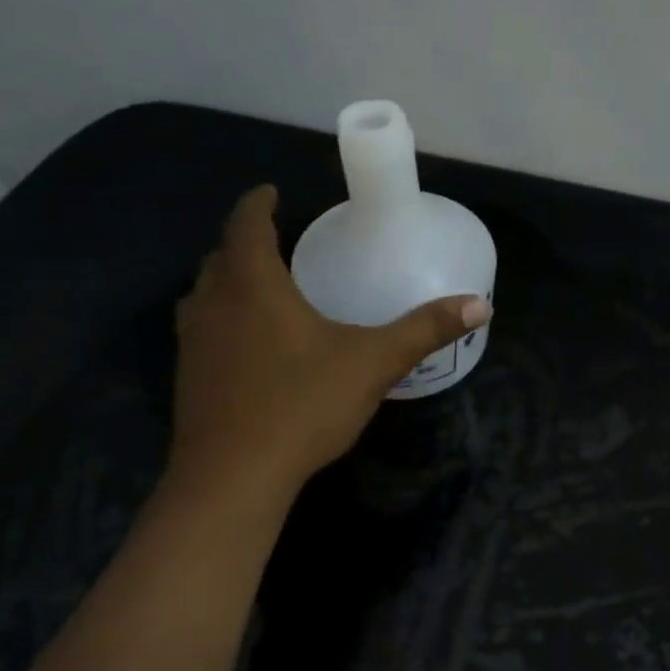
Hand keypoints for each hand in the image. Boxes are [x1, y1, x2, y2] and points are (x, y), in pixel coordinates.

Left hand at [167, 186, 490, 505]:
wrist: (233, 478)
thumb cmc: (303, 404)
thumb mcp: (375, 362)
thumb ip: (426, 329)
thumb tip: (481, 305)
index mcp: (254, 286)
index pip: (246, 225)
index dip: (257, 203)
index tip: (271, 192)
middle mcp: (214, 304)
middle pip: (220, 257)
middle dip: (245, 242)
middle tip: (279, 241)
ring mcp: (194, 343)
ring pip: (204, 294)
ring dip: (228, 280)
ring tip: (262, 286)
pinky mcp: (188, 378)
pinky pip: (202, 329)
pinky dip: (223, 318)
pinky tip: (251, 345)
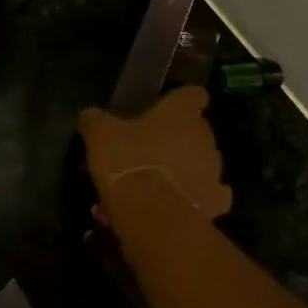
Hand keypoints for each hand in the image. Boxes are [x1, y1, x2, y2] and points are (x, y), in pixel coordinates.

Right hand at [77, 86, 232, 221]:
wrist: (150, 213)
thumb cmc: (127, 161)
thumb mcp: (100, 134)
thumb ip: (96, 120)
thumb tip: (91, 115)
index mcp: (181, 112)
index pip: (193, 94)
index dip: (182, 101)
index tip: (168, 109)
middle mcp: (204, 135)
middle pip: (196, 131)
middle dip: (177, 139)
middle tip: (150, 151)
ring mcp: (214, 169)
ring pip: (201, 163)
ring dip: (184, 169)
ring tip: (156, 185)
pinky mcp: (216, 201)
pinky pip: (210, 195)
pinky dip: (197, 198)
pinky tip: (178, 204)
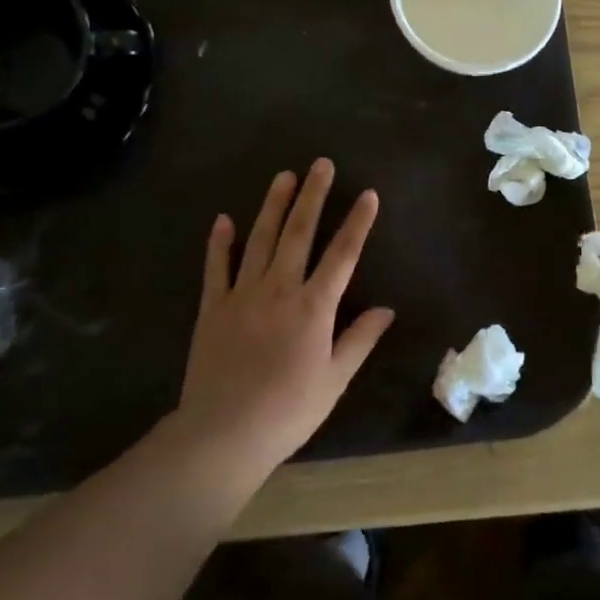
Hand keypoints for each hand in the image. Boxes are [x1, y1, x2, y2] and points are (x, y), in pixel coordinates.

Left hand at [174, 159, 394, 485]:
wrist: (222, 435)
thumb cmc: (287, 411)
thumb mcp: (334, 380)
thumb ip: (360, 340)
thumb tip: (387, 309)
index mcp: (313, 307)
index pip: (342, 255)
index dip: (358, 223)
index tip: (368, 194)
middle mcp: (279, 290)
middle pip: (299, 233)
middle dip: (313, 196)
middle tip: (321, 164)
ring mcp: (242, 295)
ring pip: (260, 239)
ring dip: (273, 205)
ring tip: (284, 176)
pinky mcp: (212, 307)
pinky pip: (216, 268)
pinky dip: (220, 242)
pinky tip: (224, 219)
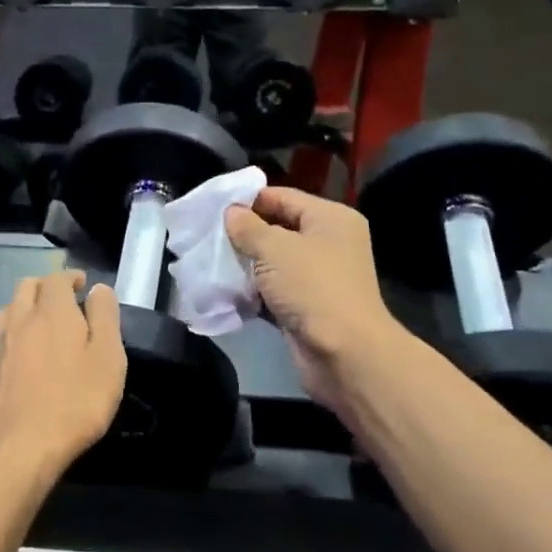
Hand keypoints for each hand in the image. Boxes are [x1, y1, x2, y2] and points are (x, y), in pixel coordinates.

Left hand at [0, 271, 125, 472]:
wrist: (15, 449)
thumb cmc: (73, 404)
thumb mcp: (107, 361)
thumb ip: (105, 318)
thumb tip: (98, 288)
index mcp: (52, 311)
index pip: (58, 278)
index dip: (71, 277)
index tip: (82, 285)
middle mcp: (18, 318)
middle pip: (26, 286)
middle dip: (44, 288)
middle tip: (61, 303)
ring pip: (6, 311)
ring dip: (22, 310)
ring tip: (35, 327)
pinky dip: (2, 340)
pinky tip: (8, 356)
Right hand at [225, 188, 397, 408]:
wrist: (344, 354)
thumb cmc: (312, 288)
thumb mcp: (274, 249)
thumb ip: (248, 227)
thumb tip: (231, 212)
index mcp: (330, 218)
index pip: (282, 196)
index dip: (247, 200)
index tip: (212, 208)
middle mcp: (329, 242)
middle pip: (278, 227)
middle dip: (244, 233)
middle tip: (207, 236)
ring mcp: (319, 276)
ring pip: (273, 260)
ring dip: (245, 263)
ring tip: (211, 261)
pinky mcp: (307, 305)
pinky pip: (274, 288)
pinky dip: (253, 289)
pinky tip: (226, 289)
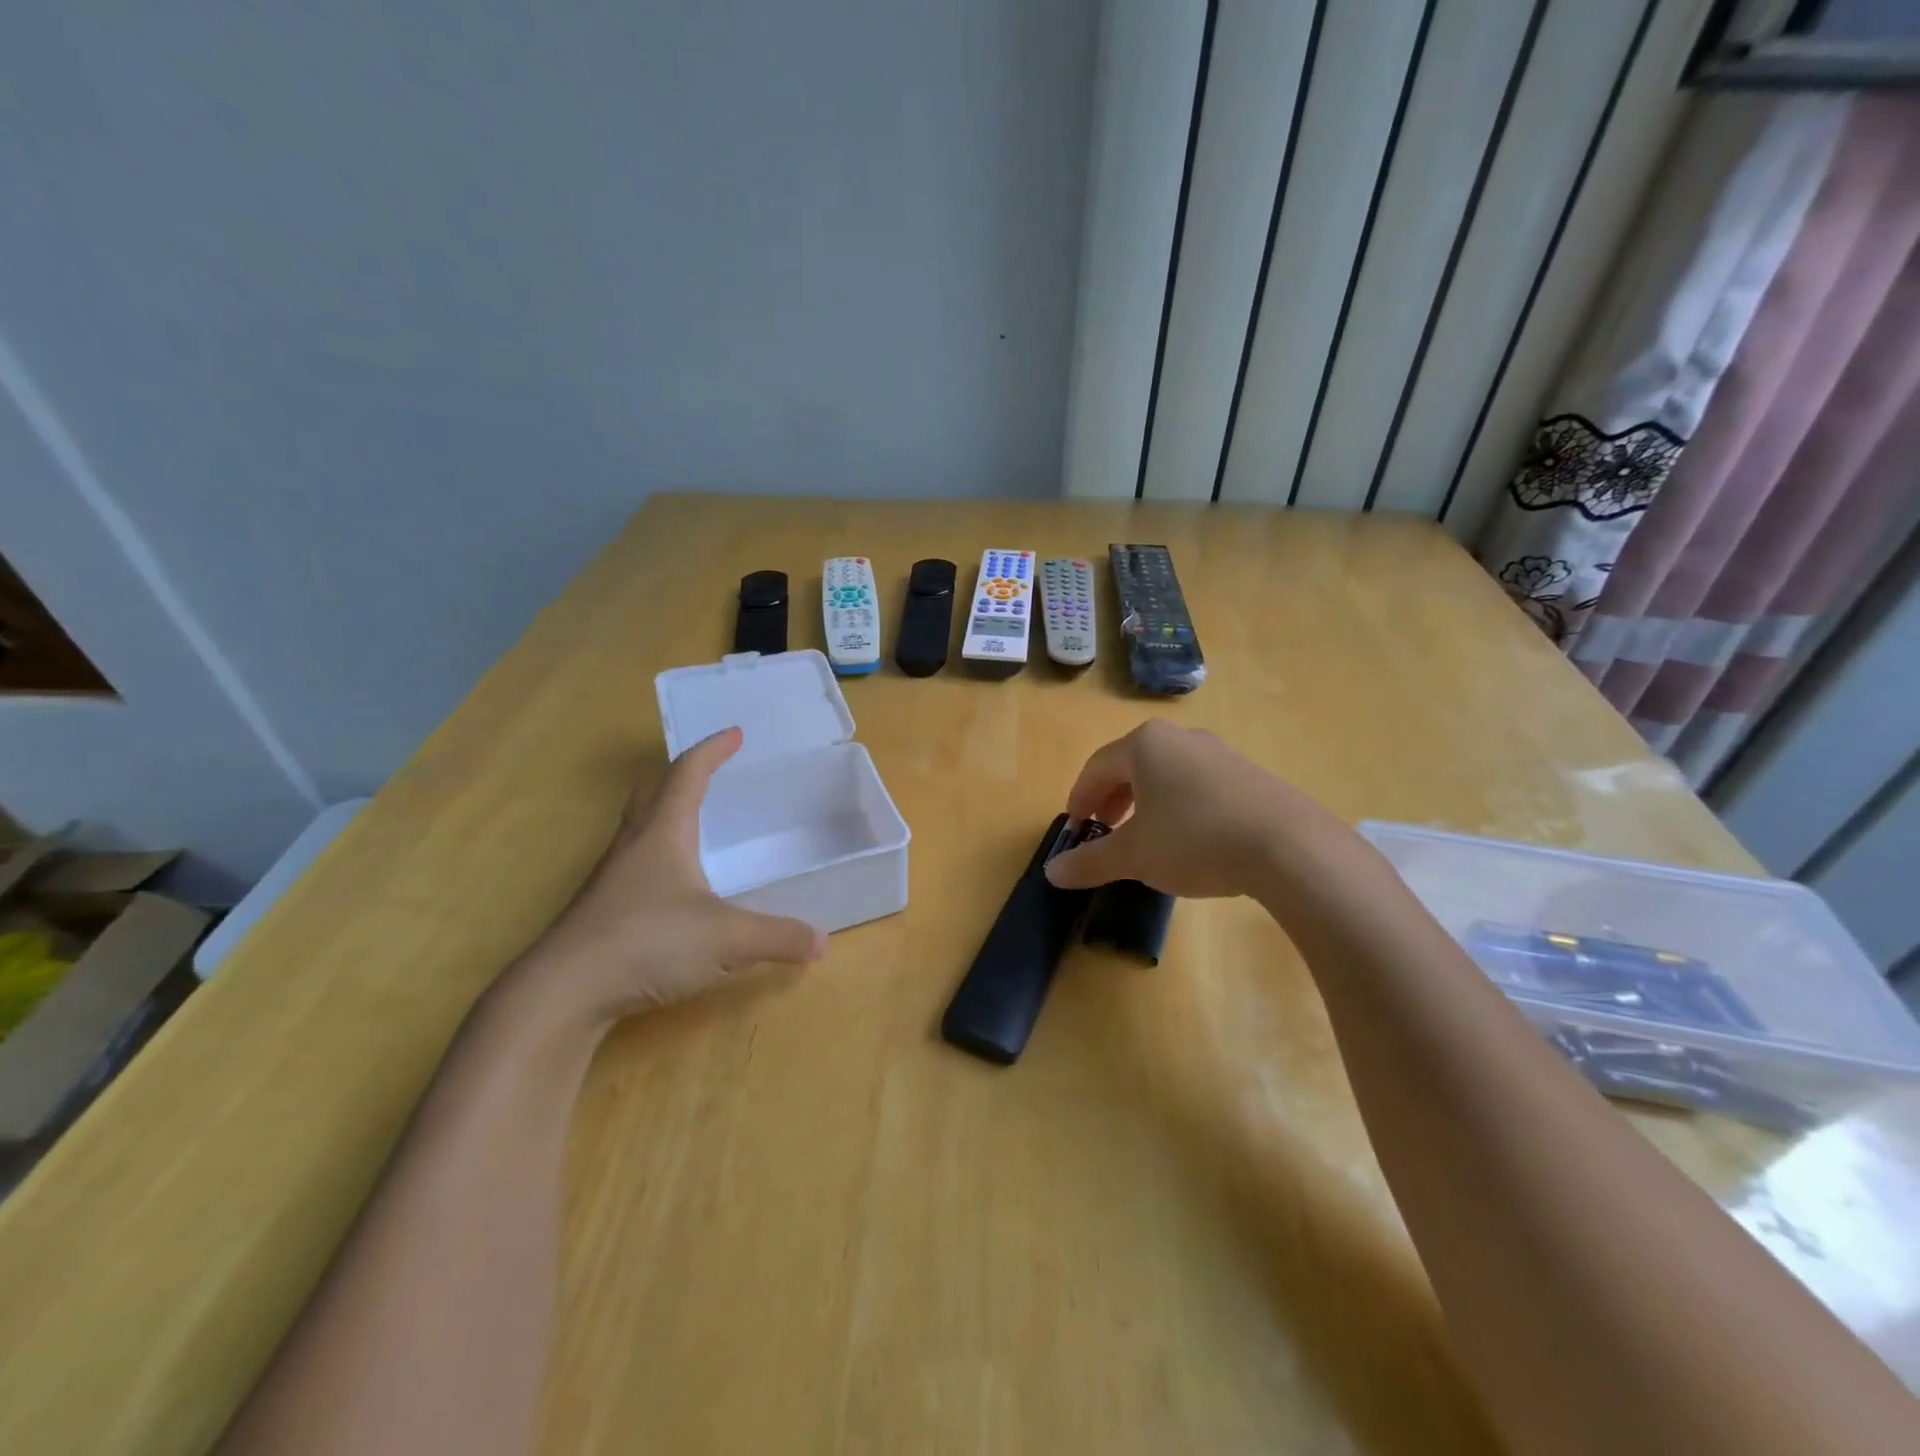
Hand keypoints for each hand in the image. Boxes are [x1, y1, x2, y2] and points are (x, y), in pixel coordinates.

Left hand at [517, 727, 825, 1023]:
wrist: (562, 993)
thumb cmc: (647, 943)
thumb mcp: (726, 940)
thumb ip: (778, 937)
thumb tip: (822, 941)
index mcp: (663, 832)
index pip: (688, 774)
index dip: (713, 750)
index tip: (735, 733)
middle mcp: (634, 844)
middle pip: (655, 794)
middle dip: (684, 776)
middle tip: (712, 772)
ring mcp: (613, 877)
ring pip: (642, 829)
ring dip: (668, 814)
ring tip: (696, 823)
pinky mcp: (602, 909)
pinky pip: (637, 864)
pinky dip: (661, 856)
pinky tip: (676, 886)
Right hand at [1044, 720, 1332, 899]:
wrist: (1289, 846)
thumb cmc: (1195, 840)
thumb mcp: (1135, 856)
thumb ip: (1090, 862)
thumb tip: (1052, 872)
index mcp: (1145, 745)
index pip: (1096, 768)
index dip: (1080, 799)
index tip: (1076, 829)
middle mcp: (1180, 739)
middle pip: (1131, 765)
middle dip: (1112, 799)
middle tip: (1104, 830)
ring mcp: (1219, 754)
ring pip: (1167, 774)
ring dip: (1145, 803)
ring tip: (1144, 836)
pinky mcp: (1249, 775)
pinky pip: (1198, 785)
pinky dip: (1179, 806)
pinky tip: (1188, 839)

## WHAT TO DO
Extract all lines of the records above that include "Left".

## SOLUTION TO THE PROBLEM
Left hand at [167, 186, 490, 505]:
Left hand at [174, 159, 394, 485]:
Left hand at [0, 271, 125, 472]:
Left hand at [517, 727, 825, 1023]:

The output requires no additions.